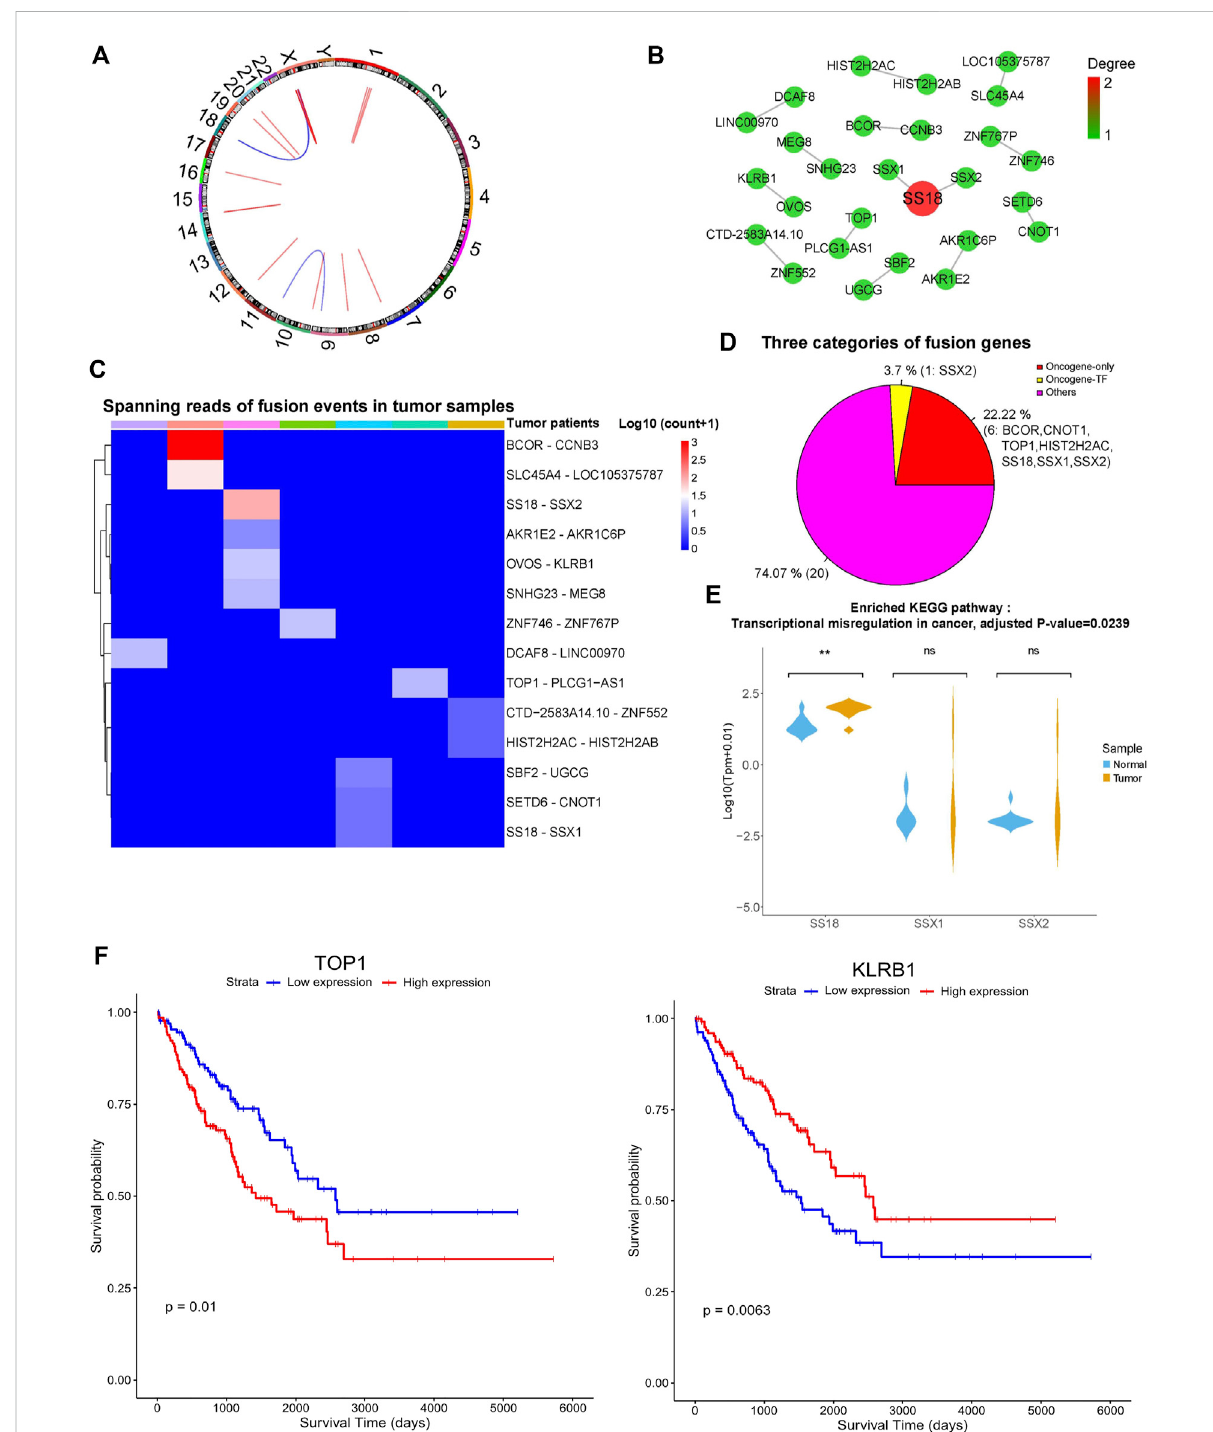
FIGURE 3 Gene fusion landscape of SS. (A) Circos plot showing the 14 tumor-speci fi c fusion pairs in SS. (B) Network of tumor-speci fi c fusion genes. The sizeandcolorofeachcirclecorrespondtothedegreeoffusionedges. (C) Heatmapdisplayingthesupportingjunctionreadsfortumor-speci fi cgene fusions. (D) Different categories ofthe fusion genes. (E) Expression pro fi le of thefusion genes involved insigni fi cantly enriched biological processes. Adjusted p -value < 0.05. (F) The fusion genes signi fi cantly correlated with the survival of TCGA sarcoma patients. p -value <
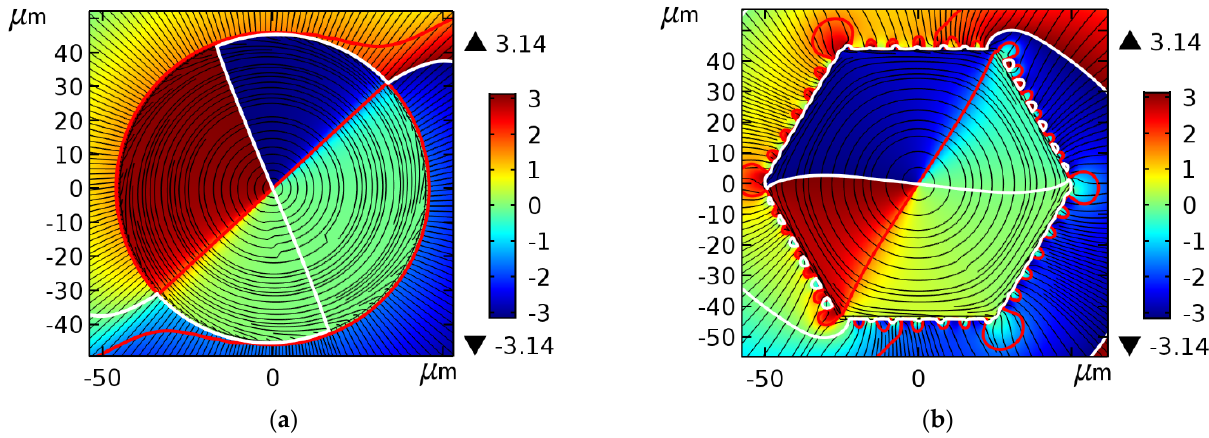
Figure 6. Phase distribution of the axial electric field component at a wavelength of 3.39 µ m for: ( a ) a capillary with a wall thickness of 1 µ m ( b ) hollow hexagon with a wall thickness of 1 µ m. Black lines are streamlines of the transverse component of the Poynting vector of the fundamental air core mode. Thin red and white lines correspond to the condition that the real (red) and imaginary (white) parts of the axial component of electric field being equal to zero. The phase changes from − π (dark blue) to π (dark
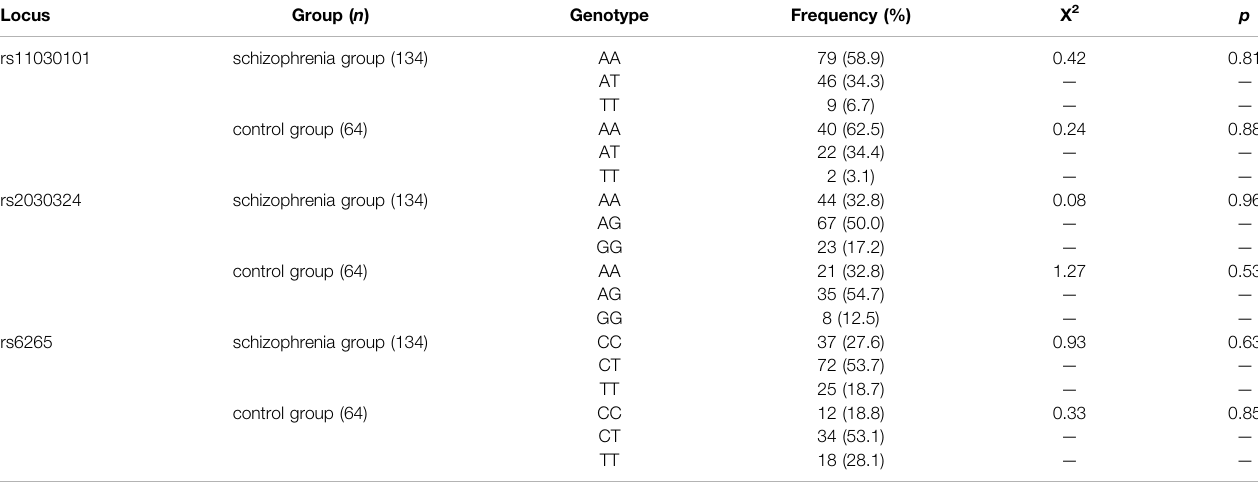
TABLE 1 | Hardy – Weinberg equilibrium test for BDNF genotypes. Locus Group ( n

What is expected: Restating the data word for word is the task, and pictures are to be omitted.

Written response:
FIGURE 3 Gene fusion landscape of SS. (A) Circos plot showing the 14 tumor-speci fi c fusion pairs in SS. (B) Network of tumor-speci fi c fusion genes. The sizeandcolorofeachcirclecorrespondtothedegreeoffusionedges. (C) Heatmapdisplayingthesupportingjunctionreadsfortumor-speci fi cgene fusions. (D) Different categories ofthe fusion genes. (E) Expression pro fi le of thefusion genes involved insigni fi cantly enriched biological processes. Adjusted p -value < 0.05. (F) The fusion genes signi fi cantly correlated with the survival of TCGA sarcoma patients. p -value <
Figure 6. Phase distribution of the axial electric field component at a wavelength of 3.39 µ m for: ( a ) a capillary with a wall thickness of 1 µ m ( b ) hollow hexagon with a wall thickness of 1 µ m. Black lines are streamlines of the transverse component of the Poynting vector of the fundamental air core mode. Thin red and white lines correspond to the condition that the real (red) and imaginary (white) parts of the axial component of electric field being equal to zero. The phase changes from − π (dark blue) to π (dark
TABLE 1 | Hardy – Weinberg equilibrium test for BDNF genotypes. Locus Group ( n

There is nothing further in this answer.